* **Work to complete**:
Copy out, without any change, the lines of the entries that begin at the line containing "# Bioinformatics project" and stop after the line containing "3. View results", with both of those lines included.

* **The data**:
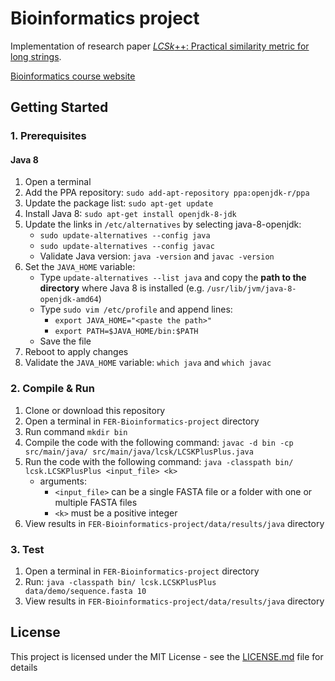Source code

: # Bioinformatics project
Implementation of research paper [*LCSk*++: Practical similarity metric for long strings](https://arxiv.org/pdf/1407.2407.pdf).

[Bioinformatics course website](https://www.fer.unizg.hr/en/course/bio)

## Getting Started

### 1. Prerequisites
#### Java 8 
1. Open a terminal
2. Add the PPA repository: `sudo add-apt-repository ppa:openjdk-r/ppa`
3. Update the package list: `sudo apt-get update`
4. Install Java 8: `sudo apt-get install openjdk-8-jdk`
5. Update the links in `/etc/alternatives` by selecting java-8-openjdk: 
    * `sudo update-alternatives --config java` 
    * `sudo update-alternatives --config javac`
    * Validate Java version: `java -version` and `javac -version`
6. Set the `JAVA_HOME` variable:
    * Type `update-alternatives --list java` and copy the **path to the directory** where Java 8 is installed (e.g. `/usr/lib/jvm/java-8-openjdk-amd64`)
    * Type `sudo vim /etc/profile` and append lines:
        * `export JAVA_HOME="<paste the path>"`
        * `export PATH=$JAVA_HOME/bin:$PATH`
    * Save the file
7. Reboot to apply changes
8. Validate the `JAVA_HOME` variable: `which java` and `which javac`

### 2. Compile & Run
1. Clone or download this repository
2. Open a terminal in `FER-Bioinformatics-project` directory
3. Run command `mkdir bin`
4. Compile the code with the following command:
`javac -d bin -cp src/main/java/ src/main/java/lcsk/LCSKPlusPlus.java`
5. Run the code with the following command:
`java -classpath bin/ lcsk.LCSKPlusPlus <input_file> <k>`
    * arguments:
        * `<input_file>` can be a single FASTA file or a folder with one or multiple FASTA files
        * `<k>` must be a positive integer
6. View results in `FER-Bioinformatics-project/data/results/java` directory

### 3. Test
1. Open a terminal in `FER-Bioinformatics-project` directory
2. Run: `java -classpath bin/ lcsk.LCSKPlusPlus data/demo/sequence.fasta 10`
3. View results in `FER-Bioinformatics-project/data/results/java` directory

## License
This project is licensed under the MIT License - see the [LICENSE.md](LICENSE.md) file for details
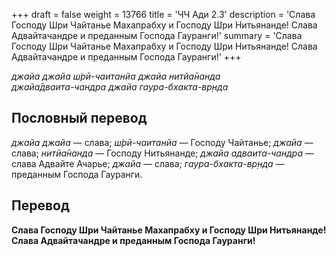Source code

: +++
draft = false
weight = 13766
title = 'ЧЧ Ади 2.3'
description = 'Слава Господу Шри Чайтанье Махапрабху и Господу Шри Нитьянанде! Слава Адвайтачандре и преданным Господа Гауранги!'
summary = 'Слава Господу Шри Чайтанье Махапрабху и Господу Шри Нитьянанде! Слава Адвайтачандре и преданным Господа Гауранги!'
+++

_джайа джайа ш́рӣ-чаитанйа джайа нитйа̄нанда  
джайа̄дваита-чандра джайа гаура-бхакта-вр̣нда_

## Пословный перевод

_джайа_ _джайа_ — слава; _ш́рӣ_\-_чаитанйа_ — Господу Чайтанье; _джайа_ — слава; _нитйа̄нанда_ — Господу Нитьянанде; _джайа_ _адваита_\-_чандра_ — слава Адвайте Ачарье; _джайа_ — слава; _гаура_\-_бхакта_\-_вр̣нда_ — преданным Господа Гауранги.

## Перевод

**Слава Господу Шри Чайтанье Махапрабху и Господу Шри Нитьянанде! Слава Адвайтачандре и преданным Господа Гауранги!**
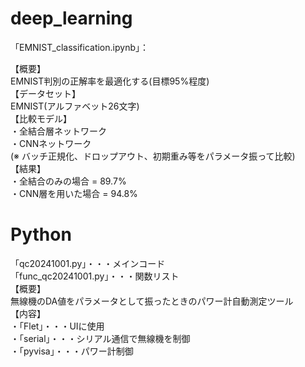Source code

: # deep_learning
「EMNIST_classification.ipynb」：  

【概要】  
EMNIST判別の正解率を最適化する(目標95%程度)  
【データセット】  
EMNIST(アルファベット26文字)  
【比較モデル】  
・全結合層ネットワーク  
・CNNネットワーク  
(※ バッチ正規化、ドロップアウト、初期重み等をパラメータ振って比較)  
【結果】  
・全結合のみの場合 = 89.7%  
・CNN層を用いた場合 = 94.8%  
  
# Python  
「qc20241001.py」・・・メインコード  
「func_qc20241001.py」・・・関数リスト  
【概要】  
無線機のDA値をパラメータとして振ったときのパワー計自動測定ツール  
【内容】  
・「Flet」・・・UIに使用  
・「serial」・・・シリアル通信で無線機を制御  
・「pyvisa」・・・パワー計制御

* **Solution**:
: # Bioinformatics project
Implementation of research paper [*LCSk*++: Practical similarity metric for long strings](https://arxiv.org/pdf/1407.2407.pdf).

[Bioinformatics course website](https://www.fer.unizg.hr/en/course/bio)

## Getting Started

### 1. Prerequisites
#### Java 8 
1. Open a terminal
2. Add the PPA repository: `sudo add-apt-repository ppa:openjdk-r/ppa`
3. Update the package list: `sudo apt-get update`
4. Install Java 8: `sudo apt-get install openjdk-8-jdk`
5. Update the links in `/etc/alternatives` by selecting java-8-openjdk: 
    * `sudo update-alternatives --config java` 
    * `sudo update-alternatives --config javac`
    * Validate Java version: `java -version` and `javac -version`
6. Set the `JAVA_HOME` variable:
    * Type `update-alternatives --list java` and copy the **path to the directory** where Java 8 is installed (e.g. `/usr/lib/jvm/java-8-openjdk-amd64`)
    * Type `sudo vim /etc/profile` and append lines:
        * `export JAVA_HOME="<paste the path>"`
        * `export PATH=$JAVA_HOME/bin:$PATH`
    * Save the file
7. Reboot to apply changes
8. Validate the `JAVA_HOME` variable: `which java` and `which javac`

### 2. Compile & Run
1. Clone or download this repository
2. Open a terminal in `FER-Bioinformatics-project` directory
3. Run command `mkdir bin`
4. Compile the code with the following command:
`javac -d bin -cp src/main/java/ src/main/java/lcsk/LCSKPlusPlus.java`
5. Run the code with the following command:
`java -classpath bin/ lcsk.LCSKPlusPlus <input_file> <k>`
    * arguments:
        * `<input_file>` can be a single FASTA file or a folder with one or multiple FASTA files
        * `<k>` must be a positive integer
6. View results in `FER-Bioinformatics-project/data/results/java` directory

### 3. Test
1. Open a terminal in `FER-Bioinformatics-project` directory
2. Run: `java -classpath bin/ lcsk.LCSKPlusPlus data/demo/sequence.fasta 10`
3. View results in `FER-Bioinformatics-project/data/results/java` directory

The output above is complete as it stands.